Please rewrite everything from the start of the listing down to the line containing "908 133 3 3 - 1.8", that line included, as a numbered list with blank lines left out.

** begin AVAILABLE DATA **

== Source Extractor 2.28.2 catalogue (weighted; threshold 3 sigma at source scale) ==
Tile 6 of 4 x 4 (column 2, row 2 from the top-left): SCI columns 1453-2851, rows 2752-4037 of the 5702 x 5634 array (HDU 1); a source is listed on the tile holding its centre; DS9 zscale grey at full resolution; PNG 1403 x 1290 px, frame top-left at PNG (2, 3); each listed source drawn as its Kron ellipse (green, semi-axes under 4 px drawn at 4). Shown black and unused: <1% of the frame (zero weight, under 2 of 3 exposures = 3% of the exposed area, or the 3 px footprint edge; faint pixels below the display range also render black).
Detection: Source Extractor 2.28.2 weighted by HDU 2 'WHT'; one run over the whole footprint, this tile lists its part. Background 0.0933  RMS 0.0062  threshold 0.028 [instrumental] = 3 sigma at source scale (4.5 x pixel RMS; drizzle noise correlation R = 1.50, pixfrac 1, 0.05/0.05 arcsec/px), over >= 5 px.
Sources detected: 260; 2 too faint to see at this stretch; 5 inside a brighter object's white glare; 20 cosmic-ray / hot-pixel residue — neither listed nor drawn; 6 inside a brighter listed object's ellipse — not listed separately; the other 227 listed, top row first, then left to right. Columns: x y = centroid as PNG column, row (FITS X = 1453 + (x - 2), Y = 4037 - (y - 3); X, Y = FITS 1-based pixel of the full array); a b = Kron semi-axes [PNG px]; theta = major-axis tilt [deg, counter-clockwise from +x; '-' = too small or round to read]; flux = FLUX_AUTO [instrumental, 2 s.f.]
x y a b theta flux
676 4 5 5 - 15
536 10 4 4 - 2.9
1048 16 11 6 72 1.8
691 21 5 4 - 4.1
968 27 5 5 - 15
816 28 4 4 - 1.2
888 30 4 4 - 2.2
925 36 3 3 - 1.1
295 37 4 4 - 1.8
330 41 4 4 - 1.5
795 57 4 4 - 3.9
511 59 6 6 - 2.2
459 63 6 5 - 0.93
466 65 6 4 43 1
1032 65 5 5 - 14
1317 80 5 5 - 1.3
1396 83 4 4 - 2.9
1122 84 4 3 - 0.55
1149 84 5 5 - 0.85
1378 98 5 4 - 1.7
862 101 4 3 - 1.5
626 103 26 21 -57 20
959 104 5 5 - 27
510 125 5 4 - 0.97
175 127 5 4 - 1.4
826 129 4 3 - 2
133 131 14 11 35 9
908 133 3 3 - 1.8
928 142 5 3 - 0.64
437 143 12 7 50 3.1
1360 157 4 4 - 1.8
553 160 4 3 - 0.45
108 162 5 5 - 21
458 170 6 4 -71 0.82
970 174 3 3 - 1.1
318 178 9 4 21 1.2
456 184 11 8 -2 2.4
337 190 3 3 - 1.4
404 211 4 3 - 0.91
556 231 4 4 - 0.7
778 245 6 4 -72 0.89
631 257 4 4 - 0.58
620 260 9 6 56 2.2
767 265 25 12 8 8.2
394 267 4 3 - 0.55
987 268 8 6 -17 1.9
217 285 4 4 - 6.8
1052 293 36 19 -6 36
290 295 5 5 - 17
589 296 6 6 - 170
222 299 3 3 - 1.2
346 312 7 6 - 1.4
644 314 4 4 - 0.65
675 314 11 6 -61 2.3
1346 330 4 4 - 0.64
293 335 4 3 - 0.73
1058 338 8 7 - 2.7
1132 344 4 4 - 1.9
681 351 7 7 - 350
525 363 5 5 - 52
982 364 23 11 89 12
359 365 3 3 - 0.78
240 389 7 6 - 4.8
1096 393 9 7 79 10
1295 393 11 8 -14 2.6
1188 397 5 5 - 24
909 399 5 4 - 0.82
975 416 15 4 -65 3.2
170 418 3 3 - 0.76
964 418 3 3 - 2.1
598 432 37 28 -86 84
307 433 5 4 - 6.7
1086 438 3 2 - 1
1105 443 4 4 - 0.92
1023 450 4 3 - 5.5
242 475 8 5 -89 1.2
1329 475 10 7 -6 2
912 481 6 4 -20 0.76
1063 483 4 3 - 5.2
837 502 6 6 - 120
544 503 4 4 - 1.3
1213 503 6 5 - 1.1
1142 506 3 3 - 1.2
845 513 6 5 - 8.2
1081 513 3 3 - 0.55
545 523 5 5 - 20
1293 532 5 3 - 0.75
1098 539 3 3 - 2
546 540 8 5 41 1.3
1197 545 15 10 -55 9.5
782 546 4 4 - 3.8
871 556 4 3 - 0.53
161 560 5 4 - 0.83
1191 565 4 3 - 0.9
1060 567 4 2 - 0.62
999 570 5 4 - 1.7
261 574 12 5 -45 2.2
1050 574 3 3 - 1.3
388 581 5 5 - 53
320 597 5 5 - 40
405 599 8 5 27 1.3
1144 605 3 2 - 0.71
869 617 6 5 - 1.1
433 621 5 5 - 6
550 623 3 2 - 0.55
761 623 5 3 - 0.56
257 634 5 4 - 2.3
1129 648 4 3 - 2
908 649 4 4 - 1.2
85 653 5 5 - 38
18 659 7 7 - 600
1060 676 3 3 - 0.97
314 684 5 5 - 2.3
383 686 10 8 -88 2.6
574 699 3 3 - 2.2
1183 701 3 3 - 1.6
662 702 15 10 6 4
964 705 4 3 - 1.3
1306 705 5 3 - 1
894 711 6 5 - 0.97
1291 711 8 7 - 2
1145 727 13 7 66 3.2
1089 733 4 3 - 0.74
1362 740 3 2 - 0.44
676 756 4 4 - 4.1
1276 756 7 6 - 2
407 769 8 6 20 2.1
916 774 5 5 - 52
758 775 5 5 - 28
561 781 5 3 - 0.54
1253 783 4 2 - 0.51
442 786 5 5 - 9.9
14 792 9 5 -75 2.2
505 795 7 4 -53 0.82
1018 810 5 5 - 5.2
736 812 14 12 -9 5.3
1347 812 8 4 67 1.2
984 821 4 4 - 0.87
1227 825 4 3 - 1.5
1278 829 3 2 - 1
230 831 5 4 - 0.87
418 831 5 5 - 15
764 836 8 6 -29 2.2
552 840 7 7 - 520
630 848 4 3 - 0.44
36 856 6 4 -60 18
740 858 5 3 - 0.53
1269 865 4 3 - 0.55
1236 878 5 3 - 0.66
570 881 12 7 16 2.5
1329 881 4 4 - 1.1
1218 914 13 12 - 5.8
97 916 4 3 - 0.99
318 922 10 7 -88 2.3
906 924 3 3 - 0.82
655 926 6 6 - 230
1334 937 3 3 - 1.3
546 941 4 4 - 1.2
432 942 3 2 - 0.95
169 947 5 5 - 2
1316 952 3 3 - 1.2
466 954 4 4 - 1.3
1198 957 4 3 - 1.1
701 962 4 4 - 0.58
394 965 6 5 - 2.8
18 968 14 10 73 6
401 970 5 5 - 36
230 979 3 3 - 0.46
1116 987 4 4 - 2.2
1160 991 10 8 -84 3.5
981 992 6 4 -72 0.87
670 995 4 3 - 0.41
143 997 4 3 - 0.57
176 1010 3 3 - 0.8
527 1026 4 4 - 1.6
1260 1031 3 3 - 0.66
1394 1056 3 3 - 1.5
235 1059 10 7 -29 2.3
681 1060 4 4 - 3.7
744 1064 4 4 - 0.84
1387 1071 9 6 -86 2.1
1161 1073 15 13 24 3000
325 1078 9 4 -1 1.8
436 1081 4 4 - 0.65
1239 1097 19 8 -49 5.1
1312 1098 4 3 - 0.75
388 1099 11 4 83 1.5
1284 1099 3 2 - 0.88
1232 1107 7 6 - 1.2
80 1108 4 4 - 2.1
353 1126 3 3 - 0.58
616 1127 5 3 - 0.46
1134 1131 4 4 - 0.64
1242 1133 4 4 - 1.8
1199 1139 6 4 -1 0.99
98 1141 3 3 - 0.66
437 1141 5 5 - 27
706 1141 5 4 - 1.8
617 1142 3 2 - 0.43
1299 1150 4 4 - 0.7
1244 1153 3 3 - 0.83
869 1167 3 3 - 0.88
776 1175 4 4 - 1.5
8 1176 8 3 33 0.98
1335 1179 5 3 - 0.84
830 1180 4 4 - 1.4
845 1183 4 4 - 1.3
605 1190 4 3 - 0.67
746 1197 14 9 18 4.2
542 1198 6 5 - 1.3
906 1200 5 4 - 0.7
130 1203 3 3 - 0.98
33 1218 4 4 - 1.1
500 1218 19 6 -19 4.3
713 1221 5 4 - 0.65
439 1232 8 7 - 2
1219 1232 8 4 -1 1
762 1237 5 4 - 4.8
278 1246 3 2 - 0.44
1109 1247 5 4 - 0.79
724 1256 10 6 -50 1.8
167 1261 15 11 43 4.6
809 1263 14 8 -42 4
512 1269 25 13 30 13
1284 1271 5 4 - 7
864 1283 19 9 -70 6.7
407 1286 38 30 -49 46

** end AVAILABLE DATA **

**SOLUTION TO THIS PROBLEM:**
1. == Source Extractor 2.28.2 catalogue (weighted; threshold 3 sigma at source scale) ==
2. Tile 6 of 4 x 4 (column 2, row 2 from the top-left): SCI columns 1453-2851, rows 2752-4037 of the 5702 x 5634 array (HDU 1); a source is listed on the tile holding its centre; DS9 zscale grey at full resolution; PNG 1403 x 1290 px, frame top-left at PNG (2, 3); each listed source drawn as its Kron ellipse (green, semi-axes under 4 px drawn at 4). Shown black and unused: <1% of the frame (zero weight, under 2 of 3 exposures = 3% of the exposed area, or the 3 px footprint edge; faint pixels below the display range also render black).
3. Detection: Source Extractor 2.28.2 weighted by HDU 2 'WHT'; one run over the whole footprint, this tile lists its part. Background 0.0933  RMS 0.0062  threshold 0.028 [instrumental] = 3 sigma at source scale (4.5 x pixel RMS; drizzle noise correlation R = 1.50, pixfrac 1, 0.05/0.05 arcsec/px), over >= 5 px.
4. Sources detected: 260; 2 too faint to see at this stretch; 5 inside a brighter object's white glare; 20 cosmic-ray / hot-pixel residue — neither listed nor drawn; 6 inside a brighter listed object's ellipse — not listed separately; the other 227 listed, top row first, then left to right. Columns: x y = centroid as PNG column, row (FITS X = 1453 + (x - 2), Y = 4037 - (y - 3); X, Y = FITS 1-based pixel of the full array); a b = Kron semi-axes [PNG px]; theta = major-axis tilt [deg, counter-clockwise from +x; '-' = too small or round to read]; flux = FLUX_AUTO [instrumental, 2 s.f.]
5. x y a b theta flux
6. 676 4 5 5 - 15
7. 536 10 4 4 - 2.9
8. 1048 16 11 6 72 1.8
9. 691 21 5 4 - 4.1
10. 968 27 5 5 - 15
11. 816 28 4 4 - 1.2
12. 888 30 4 4 - 2.2
13. 925 36 3 3 - 1.1
14. 295 37 4 4 - 1.8
15. 330 41 4 4 - 1.5
16. 795 57 4 4 - 3.9
17. 511 59 6 6 - 2.2
18. 459 63 6 5 - 0.93
19. 466 65 6 4 43 1
20. 1032 65 5 5 - 14
21. 1317 80 5 5 - 1.3
22. 1396 83 4 4 - 2.9
23. 1122 84 4 3 - 0.55
24. 1149 84 5 5 - 0.85
25. 1378 98 5 4 - 1.7
26. 862 101 4 3 - 1.5
27. 626 103 26 21 -57 20
28. 959 104 5 5 - 27
29. 510 125 5 4 - 0.97
30. 175 127 5 4 - 1.4
31. 826 129 4 3 - 2
32. 133 131 14 11 35 9
33. 908 133 3 3 - 1.8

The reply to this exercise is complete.